Dive Brief:
- Between April and July of 2016, the Department of Labor (DOL) uncovered wage violations at 85% of the 77 independent Southern California factories investigated, reported the Los Angeles Times last week.
- Ross Dress for Less, Forever 21 and T.J. Maxx were found to have close ties to the suppliers with the most offenses. Roughly $1.1 million in unpaid wages are owed workers.
- Despite the retailers' potential complicity in these actions, the DOL cannot penalize the companies as they avoid direct employment of the underpaid workers. A DOL agent told the Los Angeles Times companies often do not hold their U.S. suppliers to the same inspection standards as their foreign suppliers.
Dive Insight:
Garment workers have long been subject to wage and human rights abuses, whether overseas or within the USA, but recent news reveal the various ways companies can hide upstream abuses. Routine investigations are often unable to uncover the various methods by which workers, legal or otherwise, are underpaid.
Non-profit human rights watchdogs have proven particularly useful for uncovering violations. In the past month, undercover investigators have all been implicated Uniqlo, Marks & Spencer, ASOS and grocers in Australia in upstream abuses.

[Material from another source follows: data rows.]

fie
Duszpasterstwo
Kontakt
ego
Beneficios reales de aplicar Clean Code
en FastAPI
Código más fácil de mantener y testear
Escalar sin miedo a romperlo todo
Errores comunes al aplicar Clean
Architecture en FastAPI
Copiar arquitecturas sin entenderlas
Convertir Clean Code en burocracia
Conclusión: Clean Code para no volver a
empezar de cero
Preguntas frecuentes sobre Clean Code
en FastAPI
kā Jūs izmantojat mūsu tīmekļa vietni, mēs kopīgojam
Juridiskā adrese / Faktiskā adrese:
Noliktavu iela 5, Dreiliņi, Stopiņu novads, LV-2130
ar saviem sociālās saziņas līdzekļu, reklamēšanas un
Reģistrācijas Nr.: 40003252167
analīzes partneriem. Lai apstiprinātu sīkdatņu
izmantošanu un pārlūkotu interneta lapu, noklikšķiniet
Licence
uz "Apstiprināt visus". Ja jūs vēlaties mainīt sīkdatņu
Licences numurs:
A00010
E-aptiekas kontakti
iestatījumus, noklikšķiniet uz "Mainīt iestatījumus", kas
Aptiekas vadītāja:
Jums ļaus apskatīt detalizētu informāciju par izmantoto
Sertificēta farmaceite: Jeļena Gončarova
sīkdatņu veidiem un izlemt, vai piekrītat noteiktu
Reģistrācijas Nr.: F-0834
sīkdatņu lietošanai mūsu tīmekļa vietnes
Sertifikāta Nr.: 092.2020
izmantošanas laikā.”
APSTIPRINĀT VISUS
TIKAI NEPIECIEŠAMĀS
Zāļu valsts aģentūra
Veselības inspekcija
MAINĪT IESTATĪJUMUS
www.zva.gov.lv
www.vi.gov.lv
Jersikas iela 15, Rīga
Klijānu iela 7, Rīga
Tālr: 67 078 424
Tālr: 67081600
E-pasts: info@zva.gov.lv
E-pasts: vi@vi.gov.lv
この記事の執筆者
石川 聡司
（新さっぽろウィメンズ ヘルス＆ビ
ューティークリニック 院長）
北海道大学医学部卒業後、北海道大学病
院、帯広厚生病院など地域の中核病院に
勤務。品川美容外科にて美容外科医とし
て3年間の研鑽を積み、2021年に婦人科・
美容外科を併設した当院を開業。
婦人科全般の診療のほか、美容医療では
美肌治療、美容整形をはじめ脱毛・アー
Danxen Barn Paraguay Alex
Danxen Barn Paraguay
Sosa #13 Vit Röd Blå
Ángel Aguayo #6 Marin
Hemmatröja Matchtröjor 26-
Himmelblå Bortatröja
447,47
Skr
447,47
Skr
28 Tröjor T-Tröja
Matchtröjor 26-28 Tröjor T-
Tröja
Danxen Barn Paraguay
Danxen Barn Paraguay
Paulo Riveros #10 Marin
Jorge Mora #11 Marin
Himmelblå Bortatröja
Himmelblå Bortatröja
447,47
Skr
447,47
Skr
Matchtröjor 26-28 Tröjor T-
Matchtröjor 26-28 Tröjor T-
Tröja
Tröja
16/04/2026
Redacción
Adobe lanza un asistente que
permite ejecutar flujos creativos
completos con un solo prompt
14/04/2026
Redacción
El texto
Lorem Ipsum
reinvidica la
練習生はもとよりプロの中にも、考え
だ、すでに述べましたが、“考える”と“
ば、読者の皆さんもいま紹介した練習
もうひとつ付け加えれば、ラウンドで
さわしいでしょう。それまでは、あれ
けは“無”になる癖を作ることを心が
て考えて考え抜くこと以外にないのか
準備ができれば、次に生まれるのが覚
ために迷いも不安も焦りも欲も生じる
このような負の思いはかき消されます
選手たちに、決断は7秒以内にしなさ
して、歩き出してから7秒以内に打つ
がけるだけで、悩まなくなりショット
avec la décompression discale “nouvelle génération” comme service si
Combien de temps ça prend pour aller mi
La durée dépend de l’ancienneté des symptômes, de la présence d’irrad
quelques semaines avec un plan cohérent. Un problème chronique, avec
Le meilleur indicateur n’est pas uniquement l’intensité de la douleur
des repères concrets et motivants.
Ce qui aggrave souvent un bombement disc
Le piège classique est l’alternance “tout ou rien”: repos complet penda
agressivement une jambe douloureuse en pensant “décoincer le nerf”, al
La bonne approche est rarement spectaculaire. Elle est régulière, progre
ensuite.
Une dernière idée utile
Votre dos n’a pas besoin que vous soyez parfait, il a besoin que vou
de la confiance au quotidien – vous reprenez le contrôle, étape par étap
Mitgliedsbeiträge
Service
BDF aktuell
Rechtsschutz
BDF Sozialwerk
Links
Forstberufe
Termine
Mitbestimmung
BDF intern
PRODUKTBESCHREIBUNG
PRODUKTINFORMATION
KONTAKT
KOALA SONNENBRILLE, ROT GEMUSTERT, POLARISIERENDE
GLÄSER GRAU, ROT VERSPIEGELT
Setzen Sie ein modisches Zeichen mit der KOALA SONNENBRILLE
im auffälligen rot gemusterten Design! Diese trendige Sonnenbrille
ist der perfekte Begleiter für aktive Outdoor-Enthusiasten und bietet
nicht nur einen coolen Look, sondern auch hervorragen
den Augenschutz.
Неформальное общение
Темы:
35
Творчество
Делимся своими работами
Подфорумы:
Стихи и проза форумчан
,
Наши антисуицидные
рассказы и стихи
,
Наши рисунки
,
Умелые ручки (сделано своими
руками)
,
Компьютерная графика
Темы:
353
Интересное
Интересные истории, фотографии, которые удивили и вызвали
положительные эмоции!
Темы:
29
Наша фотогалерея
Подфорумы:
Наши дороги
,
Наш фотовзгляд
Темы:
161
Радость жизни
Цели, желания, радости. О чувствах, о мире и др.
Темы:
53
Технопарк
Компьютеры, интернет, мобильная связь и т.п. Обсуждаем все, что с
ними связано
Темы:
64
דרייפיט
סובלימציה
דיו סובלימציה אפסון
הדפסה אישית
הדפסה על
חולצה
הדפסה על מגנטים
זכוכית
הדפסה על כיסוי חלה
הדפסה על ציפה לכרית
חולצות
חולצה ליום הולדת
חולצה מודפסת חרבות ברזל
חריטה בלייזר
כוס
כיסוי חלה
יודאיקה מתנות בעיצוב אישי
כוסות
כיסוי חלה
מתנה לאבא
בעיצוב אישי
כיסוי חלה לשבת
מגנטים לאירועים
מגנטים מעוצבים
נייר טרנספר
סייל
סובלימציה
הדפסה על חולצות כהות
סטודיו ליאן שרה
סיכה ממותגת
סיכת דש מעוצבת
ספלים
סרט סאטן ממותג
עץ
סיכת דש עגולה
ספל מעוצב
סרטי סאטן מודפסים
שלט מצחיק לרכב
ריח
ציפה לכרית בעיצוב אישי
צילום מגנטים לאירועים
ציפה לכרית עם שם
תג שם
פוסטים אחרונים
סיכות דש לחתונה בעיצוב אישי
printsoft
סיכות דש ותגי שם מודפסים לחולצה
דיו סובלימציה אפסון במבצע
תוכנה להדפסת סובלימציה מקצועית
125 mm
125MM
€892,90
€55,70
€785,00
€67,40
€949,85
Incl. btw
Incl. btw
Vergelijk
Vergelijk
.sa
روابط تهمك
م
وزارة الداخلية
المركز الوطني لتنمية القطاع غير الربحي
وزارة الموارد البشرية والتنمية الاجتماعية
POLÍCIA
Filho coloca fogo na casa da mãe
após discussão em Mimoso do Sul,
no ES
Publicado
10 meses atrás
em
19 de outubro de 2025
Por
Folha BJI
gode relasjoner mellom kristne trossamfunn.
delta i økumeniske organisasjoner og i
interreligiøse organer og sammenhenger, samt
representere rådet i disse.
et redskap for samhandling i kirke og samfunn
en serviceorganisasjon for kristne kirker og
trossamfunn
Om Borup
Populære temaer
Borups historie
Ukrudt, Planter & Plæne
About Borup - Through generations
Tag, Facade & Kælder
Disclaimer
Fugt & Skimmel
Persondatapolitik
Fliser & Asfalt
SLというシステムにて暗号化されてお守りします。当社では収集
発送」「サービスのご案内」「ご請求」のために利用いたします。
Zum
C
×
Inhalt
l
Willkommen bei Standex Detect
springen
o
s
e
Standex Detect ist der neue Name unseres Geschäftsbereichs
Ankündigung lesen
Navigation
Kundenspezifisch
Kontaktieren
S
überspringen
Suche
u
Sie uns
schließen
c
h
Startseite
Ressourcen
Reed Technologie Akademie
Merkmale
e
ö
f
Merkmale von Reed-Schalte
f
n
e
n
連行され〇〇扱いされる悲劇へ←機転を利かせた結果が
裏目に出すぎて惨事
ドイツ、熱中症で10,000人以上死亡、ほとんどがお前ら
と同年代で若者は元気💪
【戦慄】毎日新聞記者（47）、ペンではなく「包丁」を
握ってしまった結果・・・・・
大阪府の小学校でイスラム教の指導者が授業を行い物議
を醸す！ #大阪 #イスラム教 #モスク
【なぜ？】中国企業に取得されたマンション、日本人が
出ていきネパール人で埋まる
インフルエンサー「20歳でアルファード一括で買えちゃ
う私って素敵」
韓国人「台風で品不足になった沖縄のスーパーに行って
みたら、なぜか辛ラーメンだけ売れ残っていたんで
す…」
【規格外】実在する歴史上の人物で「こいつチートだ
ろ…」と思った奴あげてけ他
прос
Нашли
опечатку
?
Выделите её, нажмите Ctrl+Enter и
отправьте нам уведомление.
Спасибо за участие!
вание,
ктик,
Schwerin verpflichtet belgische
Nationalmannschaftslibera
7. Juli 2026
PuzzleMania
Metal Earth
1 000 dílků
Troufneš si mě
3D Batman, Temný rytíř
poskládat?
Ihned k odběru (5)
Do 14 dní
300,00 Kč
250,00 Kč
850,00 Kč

The need for undercover investigators to uncover the violations despite routine checks shows the potential for corruption during audits. SCM World's Kevin O'Marah recommends execs treat audits like a journalist, rather than a process, if they expect true results. But, perhaps ironically, watchdogs would be unable to do their job without active corporate transparency efforts. Initiatives to publish the full list and location of suppliers allows private auditors to bypass internal corruption, whether purposeful or not.
In light of this — and lacking enforceable government penalties — companies looking to root out slavery from their supply chain require active leadership to ensure transparency becomes policy and consumers perceive the brand as ethical despite supplier missteps.
Recent research shows consumers may be the ultimate enforcers pushing ethical supply chains. Shoppers tend to avoid brands known to allow exploitation as they increasingly value business ethics. If customers lose interest due to human rights abuses, the wages saved on underpaying workers could become worthless.